Bons hábitos nunca desaparecem

Edmir Kuazaqui

Lembro que a minha infância foi povoada por muitos itens, como as bolinhas de gude, a coleção de miniaturas de carros Matchbox, das revistas Vrum, Gibi Semanal e da Cripta, que povoavam o imaginário das pessoas na época. Das coleções, inesquecíveis eram as dos álbuns de figurinhas que eram devidamente coladas com cola Tenaz.

Os conteúdos eram diversos, indo de atores e atrizes de cinema, seriados, jogadores de futebol e animais, personagens de histórias em quadrinhos, entre outros, que levavam as crianças a comprarem com as suas pequenas “mesadas” alguns envelopes e tentavam trocar as figurinhas repetidas por outras com colegas, ou as disputarem “no bafo”. Até figurinhas de metal foram lançadas na época. Junto com os “quadrados” colados com cola à base de farinha de trigo eram as diversões das crianças na época.

Curiosamente, próximos à Copa do Mundo a ser sediada no Brasil, tenho visto inúmeras pessoas, alunos inclusive, voltarem a este antigo hábito de colecionar figurinhas. Curioso, pois as novas gerações geralmente utilizam seu tempo com formatos mais galgados na tecnologia, em atividades de grupo e o “colar figurinhas” (mesmo que sejam autoadesivas) são atividades estritamente individuais. Entretanto, embora o formato não seja novo, a tecnologia de trocá-las é bastante atual: por meio de aplicativos, é possível informar e localizar pessoas que tenham as figurinhas necessárias para trocar as repetidas.

Andando pela periferia da cidade, atentei com surpresa, com crianças brincando com bolinhas de gude. Na infância, também colecionava as referidas bolinhas de cores e tamanhos diferentes e a grande diversão eram os combates entre os participantes com as suas bolinhas de gude. Já fazia um bom tempo que não presenciava um combate com bolinhas de gude e voltei para a minha infância.

Bons hábitos então, nunca desaparecem; podem mudar de formato ou linguagem, mas se geram algo construtivo e positivo, sempre podem ser praticados, desde que adaptados às novas gerações, realidades e cenários.
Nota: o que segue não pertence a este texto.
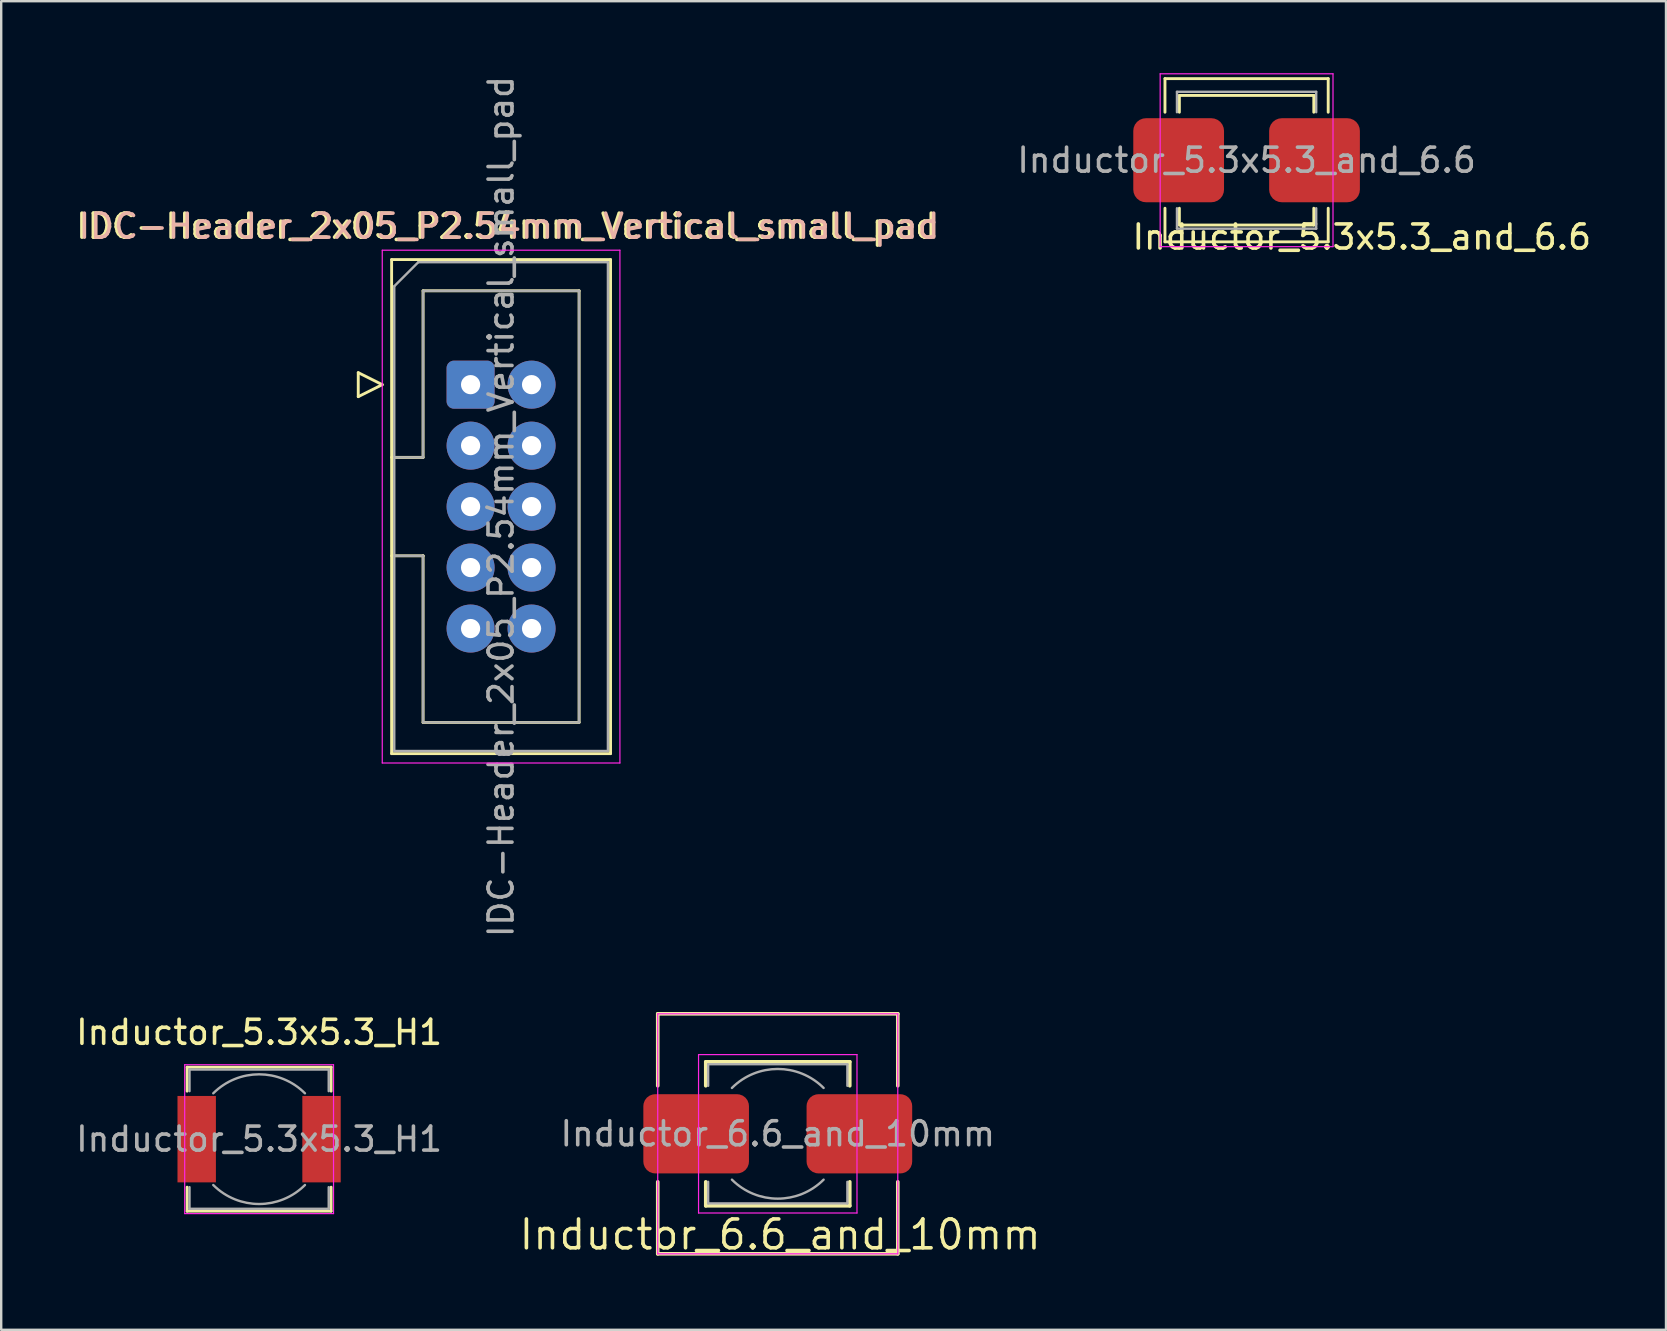
<source format=kicad_pcb>
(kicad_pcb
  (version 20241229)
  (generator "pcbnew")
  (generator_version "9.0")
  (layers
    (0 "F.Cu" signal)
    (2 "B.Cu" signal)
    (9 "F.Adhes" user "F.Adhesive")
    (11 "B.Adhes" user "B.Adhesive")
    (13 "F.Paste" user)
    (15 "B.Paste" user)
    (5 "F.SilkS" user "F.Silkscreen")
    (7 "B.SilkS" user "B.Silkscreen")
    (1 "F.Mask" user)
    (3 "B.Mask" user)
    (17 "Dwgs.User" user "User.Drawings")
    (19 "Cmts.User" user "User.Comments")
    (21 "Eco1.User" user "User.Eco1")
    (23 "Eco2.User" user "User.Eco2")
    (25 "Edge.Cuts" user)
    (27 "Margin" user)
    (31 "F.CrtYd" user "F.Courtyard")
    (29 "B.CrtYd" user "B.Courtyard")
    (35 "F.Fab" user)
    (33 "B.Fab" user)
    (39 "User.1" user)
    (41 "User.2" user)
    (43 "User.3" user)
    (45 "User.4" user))
  (footprint "Inductor_5.3x5.3_H1"
    (layer "F.Cu")
    (at 7.744 44.405)
    (property "Reference" "Inductor_5.3x5.3_H1" (at 0 -4.45 0) (layer "F.SilkS") (effects (font (size 1 1) (thickness 0.15))))
    (attr smd)
    (fp_line (start -3 -3) (end 3 -3) (stroke (width 0.12) (type solid)) (layer "F.SilkS"))
    (fp_line (start -3 -2) (end -3 -3) (stroke (width 0.12) (type solid)) (layer "F.SilkS"))
    (fp_line (start -3 3) (end -3 2) (stroke (width 0.12) (type solid)) (layer "F.SilkS"))
    (fp_line (start 3 -3) (end 3 -2) (stroke (width 0.12) (type solid)) (layer "F.SilkS"))
    (fp_line (start 3 2) (end 3 3) (stroke (width 0.12) (type solid)) (layer "F.SilkS"))
    (fp_line (start 3 3) (end -3 3) (stroke (width 0.12) (type solid)) (layer "F.SilkS"))
    (fp_line (start -3.1 -3.1) (end -3.1 3.1) (stroke (width 0.05) (type solid)) (layer "F.CrtYd"))
    (fp_line (start -3.1 3.1) (end 3.1 3.1) (stroke (width 0.05) (type solid)) (layer "F.CrtYd"))
    (fp_line (start 3.1 -3.1) (end -3.1 -3.1) (stroke (width 0.05) (type solid)) (layer "F.CrtYd"))
    (fp_line (start 3.1 3.1) (end 3.1 -3.1) (stroke (width 0.05) (type solid)) (layer "F.CrtYd"))
    (fp_line (start -2.9 -2.9) (end -2.9 -2) (stroke (width 0.1) (type solid)) (layer "F.Fab"))
    (fp_line (start -2.9 -2.9) (end 2.9 -2.9) (stroke (width 0.1) (type solid)) (layer "F.Fab"))
    (fp_line (start -2.9 2.9) (end -2.9 2) (stroke (width 0.1) (type solid)) (layer "F.Fab"))
    (fp_line (start -2.9 2.9) (end 2.9 2.9) (stroke (width 0.1) (type solid)) (layer "F.Fab"))
    (fp_line (start 2.9 -2.9) (end 2.9 -2) (stroke (width 0.1) (type solid)) (layer "F.Fab"))
    (fp_line (start 2.9 2.9) (end 2.9 2) (stroke (width 0.1) (type solid)) (layer "F.Fab"))
    (fp_arc (start -1.91 -1.91) (mid 0 -2.701148) (end 1.91 -1.91) (stroke (width 0.1) (type solid)) (layer "F.Fab"))
    (fp_arc (start 1.91 1.91) (mid 0 2.701148) (end -1.91 1.91) (stroke (width 0.1) (type solid)) (layer "F.Fab"))
    (fp_text user "${REFERENCE}" (at 0 0 0) (layer "F.Fab") (effects (font (size 1 1) (thickness 0.15))))
    (pad "1" smd rect (at -2.6 0) (size 1.6 3.6) (layers "F.Cu" "F.Mask" "F.Paste"))
    (pad "2" smd rect (at 2.6 0) (size 1.6 3.6) (layers "F.Cu" "F.Mask" "F.Paste")))
  (footprint "IDC-Header_2x05_P2.54mm_Vertical_small_pad"
    (layer "F.Cu")
    (at 16.554 12.974)
    (property "Reference" "IDC-Header_2x05_P2.54mm_Vertical_small_pad" (at 1.6 -6.6 0) (layer "B.SilkS") (effects (font (size 1 1) (thickness 0.15))))
    (attr through_hole)
    (fp_line (start -4.68 -0.5) (end -4.68 0.5) (stroke (width 0.12) (type solid)) (layer "F.SilkS"))
    (fp_line (start -4.68 0.5) (end -3.68 0) (stroke (width 0.12) (type solid)) (layer "F.SilkS"))
    (fp_line (start -3.68 0) (end -4.68 -0.5) (stroke (width 0.12) (type solid)) (layer "F.SilkS"))
    (fp_line (start -3.29 -5.21) (end 5.83 -5.21) (stroke (width 0.12) (type solid)) (layer "F.SilkS"))
    (fp_line (start -3.29 3.03) (end -1.98 3.03) (stroke (width 0.12) (type solid)) (layer "F.SilkS"))
    (fp_line (start -3.29 15.37) (end -3.29 -5.21) (stroke (width 0.12) (type solid)) (layer "F.SilkS"))
    (fp_line (start -1.98 -3.91) (end 4.52 -3.91) (stroke (width 0.12) (type solid)) (layer "F.SilkS"))
    (fp_line (start -1.98 3.03) (end -1.98 -3.91) (stroke (width 0.12) (type solid)) (layer "F.SilkS"))
    (fp_line (start -1.98 7.13) (end -3.29 7.13) (stroke (width 0.12) (type solid)) (layer "F.SilkS"))
    (fp_line (start -1.98 7.13) (end -1.98 7.13) (stroke (width 0.12) (type solid)) (layer "F.SilkS"))
    (fp_line (start -1.98 14.07) (end -1.98 7.13) (stroke (width 0.12) (type solid)) (layer "F.SilkS"))
    (fp_line (start 4.52 -3.91) (end 4.52 14.07) (stroke (width 0.12) (type solid)) (layer "F.SilkS"))
    (fp_line (start 4.52 14.07) (end -1.98 14.07) (stroke (width 0.12) (type solid)) (layer "F.SilkS"))
    (fp_line (start 5.83 -5.21) (end 5.83 15.37) (stroke (width 0.12) (type solid)) (layer "F.SilkS"))
    (fp_line (start 5.83 15.37) (end -3.29 15.37) (stroke (width 0.12) (type solid)) (layer "F.SilkS"))
    (fp_line (start -3.68 -5.6) (end -3.68 15.76) (stroke (width 0.05) (type solid)) (layer "F.CrtYd"))
    (fp_line (start -3.68 15.76) (end 6.22 15.76) (stroke (width 0.05) (type solid)) (layer "F.CrtYd"))
    (fp_line (start 6.22 -5.6) (end -3.68 -5.6) (stroke (width 0.05) (type solid)) (layer "F.CrtYd"))
    (fp_line (start 6.22 15.76) (end 6.22 -5.6) (stroke (width 0.05) (type solid)) (layer "F.CrtYd"))
    (fp_line (start -3.18 -4.1) (end -2.18 -5.1) (stroke (width 0.1) (type solid)) (layer "F.Fab"))
    (fp_line (start -3.18 3.03) (end -1.98 3.03) (stroke (width 0.1) (type solid)) (layer "F.Fab"))
    (fp_line (start -3.18 15.26) (end -3.18 -4.1) (stroke (width 0.1) (type solid)) (layer "F.Fab"))
    (fp_line (start -2.18 -5.1) (end 5.72 -5.1) (stroke (width 0.1) (type solid)) (layer "F.Fab"))
    (fp_line (start -1.98 -3.91) (end 4.52 -3.91) (stroke (width 0.1) (type solid)) (layer "F.Fab"))
    (fp_line (start -1.98 3.03) (end -1.98 -3.91) (stroke (width 0.1) (type solid)) (layer "F.Fab"))
    (fp_line (start -1.98 7.13) (end -3.18 7.13) (stroke (width 0.1) (type solid)) (layer "F.Fab"))
    (fp_line (start -1.98 7.13) (end -1.98 7.13) (stroke (width 0.1) (type solid)) (layer "F.Fab"))
    (fp_line (start -1.98 14.07) (end -1.98 7.13) (stroke (width 0.1) (type solid)) (layer "F.Fab"))
    (fp_line (start 4.52 -3.91) (end 4.52 14.07) (stroke (width 0.1) (type solid)) (layer "F.Fab"))
    (fp_line (start 4.52 14.07) (end -1.98 14.07) (stroke (width 0.1) (type solid)) (layer "F.Fab"))
    (fp_line (start 5.72 -5.1) (end 5.72 15.26) (stroke (width 0.1) (type solid)) (layer "F.Fab"))
    (fp_line (start 5.72 15.26) (end -3.18 15.26) (stroke (width 0.1) (type solid)) (layer "F.Fab"))
    (fp_text user "${REFERENCE}" (at 1.5 -6.6 0) (layer "F.SilkS") (effects (font (size 1 1) (thickness 0.15))))
    (fp_text user "${REFERENCE}" (at 1.27 5.08 90) (layer "F.Fab") (effects (font (size 1 1) (thickness 0.15))))
    (pad "1" thru_hole roundrect (at 0 0) (size 2 2) (drill 0.8) (layers "*.Cu" "*.Mask") (roundrect_rratio 0.15))
    (pad "2" thru_hole circle (at 2.54 0) (size 2 2) (drill 0.8) (layers "*.Cu" "*.Mask"))
    (pad "3" thru_hole circle (at 0 2.54) (size 2 2) (drill 0.8) (layers "*.Cu" "*.Mask"))
    (pad "4" thru_hole circle (at 2.54 2.54) (size 2 2) (drill 0.8) (layers "*.Cu" "*.Mask"))
    (pad "5" thru_hole circle (at 0 5.08) (size 2 2) (drill 0.8) (layers "*.Cu" "*.Mask"))
    (pad "6" thru_hole circle (at 2.54 5.08) (size 2 2) (drill 0.8) (layers "*.Cu" "*.Mask"))
    (pad "7" thru_hole circle (at 0 7.62) (size 2 2) (drill 0.8) (layers "*.Cu" "*.Mask"))
    (pad "8" thru_hole circle (at 2.54 7.62) (size 2 2) (drill 0.8) (layers "*.Cu" "*.Mask"))
    (pad "9" thru_hole circle (at 0 10.16) (size 2 2) (drill 0.8) (layers "*.Cu" "*.Mask"))
    (pad "10" thru_hole circle (at 2.54 10.16) (size 2 2) (drill 0.8) (layers "*.Cu" "*.Mask")))
  (footprint "Inductor_5.3x5.3_and_6.6"
    (layer "F.Cu")
    (at 48.88 3.625)
    (property "Reference" "Inductor_5.3x5.3_and_6.6" (at 4.8 3.2 0) (layer "F.SilkS") (effects (font (size 1 1) (thickness 0.15))))
    (attr smd)
    (fp_line (start -3.4 -3.4) (end 3.4 -3.4) (stroke (width 0.12) (type solid)) (layer "F.SilkS"))
    (fp_line (start -3.4 -2) (end -3.4 -3.4) (stroke (width 0.12) (type solid)) (layer "F.SilkS"))
    (fp_line (start -3.4 3.4) (end -3.4 2) (stroke (width 0.12) (type solid)) (layer "F.SilkS"))
    (fp_line (start -2.8 -2.7) (end 2.8 -2.7) (stroke (width 0.12) (type solid)) (layer "F.SilkS"))
    (fp_line (start -2.8 -2) (end -2.8 -2.7) (stroke (width 0.12) (type solid)) (layer "F.SilkS"))
    (fp_line (start -2.8 2.7) (end -2.8 2) (stroke (width 0.12) (type solid)) (layer "F.SilkS"))
    (fp_line (start -2.8 2.7) (end 2.8 2.7) (stroke (width 0.12) (type solid)) (layer "F.SilkS"))
    (fp_line (start 2.8 -2) (end 2.8 -2.7) (stroke (width 0.12) (type solid)) (layer "F.SilkS"))
    (fp_line (start 2.8 2.7) (end 2.8 2) (stroke (width 0.12) (type solid)) (layer "F.SilkS"))
    (fp_line (start 3.4 -3.4) (end 3.4 -2) (stroke (width 0.12) (type solid)) (layer "F.SilkS"))
    (fp_line (start 3.4 2) (end 3.4 3.4) (stroke (width 0.12) (type solid)) (layer "F.SilkS"))
    (fp_line (start 3.4 3.4) (end -3.4 3.4) (stroke (width 0.12) (type solid)) (layer "F.SilkS"))
    (fp_line (start -3.6 -3.6) (end -3.6 3.6) (stroke (width 0.05) (type solid)) (layer "F.CrtYd"))
    (fp_line (start -3.6 3.6) (end 3.6 3.6) (stroke (width 0.05) (type solid)) (layer "F.CrtYd"))
    (fp_line (start 3.6 -3.6) (end -3.6 -3.6) (stroke (width 0.05) (type solid)) (layer "F.CrtYd"))
    (fp_line (start 3.6 3.6) (end 3.6 -3.6) (stroke (width 0.05) (type solid)) (layer "F.CrtYd"))
    (fp_line (start -2.9 -2.85) (end -2.9 -2) (stroke (width 0.1) (type solid)) (layer "F.Fab"))
    (fp_line (start -2.9 -2.85) (end 2.9 -2.85) (stroke (width 0.1) (type solid)) (layer "F.Fab"))
    (fp_line (start -2.9 2.85) (end -2.9 2) (stroke (width 0.1) (type solid)) (layer "F.Fab"))
    (fp_line (start -2.9 2.85) (end 2.9 2.85) (stroke (width 0.1) (type solid)) (layer "F.Fab"))
    (fp_line (start 2.9 -2.85) (end 2.9 -2) (stroke (width 0.1) (type solid)) (layer "F.Fab"))
    (fp_line (start 2.9 2.85) (end 2.9 2) (stroke (width 0.1) (type solid)) (layer "F.Fab"))
    (fp_text user "${REFERENCE}" (at 0 0 180) (layer "F.Fab") (effects (font (size 1 1) (thickness 0.15))))
    (pad "1" smd roundrect (at -2.83 0) (size 3.78 3.5) (layers "F.Cu" "F.Mask" "F.Paste") (roundrect_rratio 0.15))
    (pad "2" smd roundrect (at 2.83 0) (size 3.78 3.5) (layers "F.Cu" "F.Mask" "F.Paste") (roundrect_rratio 0.15)))
  (footprint "Inductor_6.6_and_10mm"
    (layer "F.Cu")
    (at 29.35 44.182)
    (property "Reference" "Inductor_6.6_and_10mm" (at 0.1 4.2 180) (layer "F.SilkS") (effects (font (size 1.2 1.2) (thickness 0.15))))
    (attr smd)
    (fp_line (start -5 -5) (end -5 -2) (stroke (width 0.15) (type solid)) (layer "F.SilkS"))
    (fp_line (start -5 2) (end -5 5) (stroke (width 0.15) (type solid)) (layer "F.SilkS"))
    (fp_line (start -5 5) (end 5 5) (stroke (width 0.15) (type solid)) (layer "F.SilkS"))
    (fp_line (start -3 -3) (end 3 -3) (stroke (width 0.15) (type solid)) (layer "F.SilkS"))
    (fp_line (start -3 -2) (end -3 -3) (stroke (width 0.15) (type solid)) (layer "F.SilkS"))
    (fp_line (start -3 3) (end -3 2) (stroke (width 0.15) (type solid)) (layer "F.SilkS"))
    (fp_line (start 3 -3) (end 3 -2) (stroke (width 0.15) (type solid)) (layer "F.SilkS"))
    (fp_line (start 3 2) (end 3 3) (stroke (width 0.15) (type solid)) (layer "F.SilkS"))
    (fp_line (start 3 3) (end -3 3) (stroke (width 0.15) (type solid)) (layer "F.SilkS"))
    (fp_line (start 5 -5) (end -5 -5) (stroke (width 0.15) (type solid)) (layer "F.SilkS"))
    (fp_line (start 5 -2) (end 5 -5) (stroke (width 0.15) (type solid)) (layer "F.SilkS"))
    (fp_line (start 5 5) (end 5 2) (stroke (width 0.15) (type solid)) (layer "F.SilkS"))
    (fp_line (start -5 -5) (end -5 5) (stroke (width 0.05) (type solid)) (layer "F.CrtYd"))
    (fp_line (start -5 5) (end 5 5) (stroke (width 0.05) (type solid)) (layer "F.CrtYd"))
    (fp_line (start -3.3 -3.3) (end -3.3 3.3) (stroke (width 0.05) (type solid)) (layer "F.CrtYd"))
    (fp_line (start -3.3 3.3) (end 3.3 3.3) (stroke (width 0.05) (type solid)) (layer "F.CrtYd"))
    (fp_line (start 3.3 -3.3) (end -3.3 -3.3) (stroke (width 0.05) (type solid)) (layer "F.CrtYd"))
    (fp_line (start 3.3 3.3) (end 3.3 -3.3) (stroke (width 0.05) (type solid)) (layer "F.CrtYd"))
    (fp_line (start 5 -5) (end -5 -5) (stroke (width 0.05) (type solid)) (layer "F.CrtYd"))
    (fp_line (start 5 5) (end 5 -5) (stroke (width 0.05) (type solid)) (layer "F.CrtYd"))
    (fp_line (start -2.9 -2.9) (end -2.9 -2) (stroke (width 0.1) (type solid)) (layer "F.Fab"))
    (fp_line (start -2.9 -2.9) (end 2.9 -2.9) (stroke (width 0.1) (type solid)) (layer "F.Fab"))
    (fp_line (start -2.9 2.9) (end -2.9 2) (stroke (width 0.1) (type solid)) (layer "F.Fab"))
    (fp_line (start -2.9 2.9) (end 2.9 2.9) (stroke (width 0.1) (type solid)) (layer "F.Fab"))
    (fp_line (start 2.9 -2.9) (end 2.9 -2) (stroke (width 0.1) (type solid)) (layer "F.Fab"))
    (fp_line (start 2.9 2.9) (end 2.9 2) (stroke (width 0.1) (type solid)) (layer "F.Fab"))
    (fp_arc (start -1.91 -1.91) (mid 0 -2.701148) (end 1.91 -1.91) (stroke (width 0.1) (type solid)) (layer "F.Fab"))
    (fp_arc (start 1.91 1.91) (mid 0 2.701148) (end -1.91 1.91) (stroke (width 0.1) (type solid)) (layer "F.Fab"))
    (fp_text user "${REFERENCE}" (at 0 0 180) (layer "F.Fab") (effects (font (size 1 1) (thickness 0.15))))
    (pad "1" smd roundrect (at -3.4 0) (size 4.4 3.3) (layers "F.Cu" "F.Mask" "F.Paste") (roundrect_rratio 0.15))
    (pad "2" smd roundrect (at 3.4 0) (size 4.4 3.3) (layers "F.Cu" "F.Mask" "F.Paste") (roundrect_rratio 0.15)))
  (gr_rect
    (start -3 -3)
    (end 66.352 52.347)
    (stroke (width 0.1) (type default))
    (fill no)
    (layer "Edge.Cuts")))
</source>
Lembro que já adolescente, uma boa alternativa de diversão para todos, inclusive famílias, eram os rodízios de pizza que proliferaram rapidamente no curto prazo, mas que desapareceram e atualmente não faz mais sentido existirem como negócio isolado, pela massificação, alta concorrência, bem como de alternativas mais interessantes de diversão. Olhar para o passado e depois para o futuro pode fornecer no presente interessantes insights de ideias, produtos e serviços remodelados às novas realidades que constantemente vão evoluindo no sentido de atender demandas cada vez mais complexas.

Desta forma, rezo que outros bons hábitos retornem ao nosso dia-a-dia, como por exemplo, a leitura de um bom livro ou escutar uma boa música. Quando me refiro a um bom livro, estou me referindo em visitar uma livraria, comprar um livro impresso e passar momentos fraccionados no decorrer do mês na leitura atentada do que o autor quis transmitir e concordar ou não.

Numa época em que as vendas dos livros impressos diminuíram assustadoramente e os e-books não decolaram no Brasil, pode-se concluir que este hábito está desaparecendo, até em detrimento da diminuição das vendas de livros e do crescimento populacional, entre outros fatores. Fico curioso em saber como boa parte da população está adquirindo “informação e conhecimento” se não existe hábito da leitura. É questão de opinião?

Por outro lado, escutar uma boa música não é somente o ato de fazer o seu download, mas realmente visitar uma loja, comprar um cd ou dvd e curtir o conteúdo. E este “curtir” não está somente relacionado ao ato de ouvir na essência da palavra, mas perceber a grandiosidade de outros fatores como a parte gráfica e artística. O álbum “In Through the Out Door” do Led Zeppelin, por exemplo, teve várias capas consideradas artísticas e que a pessoa só a descobria quando abria o envelope selado do disco de vinil. Sim, você leu certo: vinil.

Embora pareça um texto saudosista – e não deixa de ser – voltar às raízes e aos bons hábitos sempre nos fazem refletir sobre as mudanças e suas possibilidades de inovar. Os bons hábitos não devem ser simplesmente ações repetitivas sem um propósito e benefício: devem partir do individuo onde conscientemente poderá usufruir dos resultados. Praticar bons hábitos leva a outros melhores. Escrever um ensaio, como este, por exemplo, é um bom hábito que perpetuo faz décadas!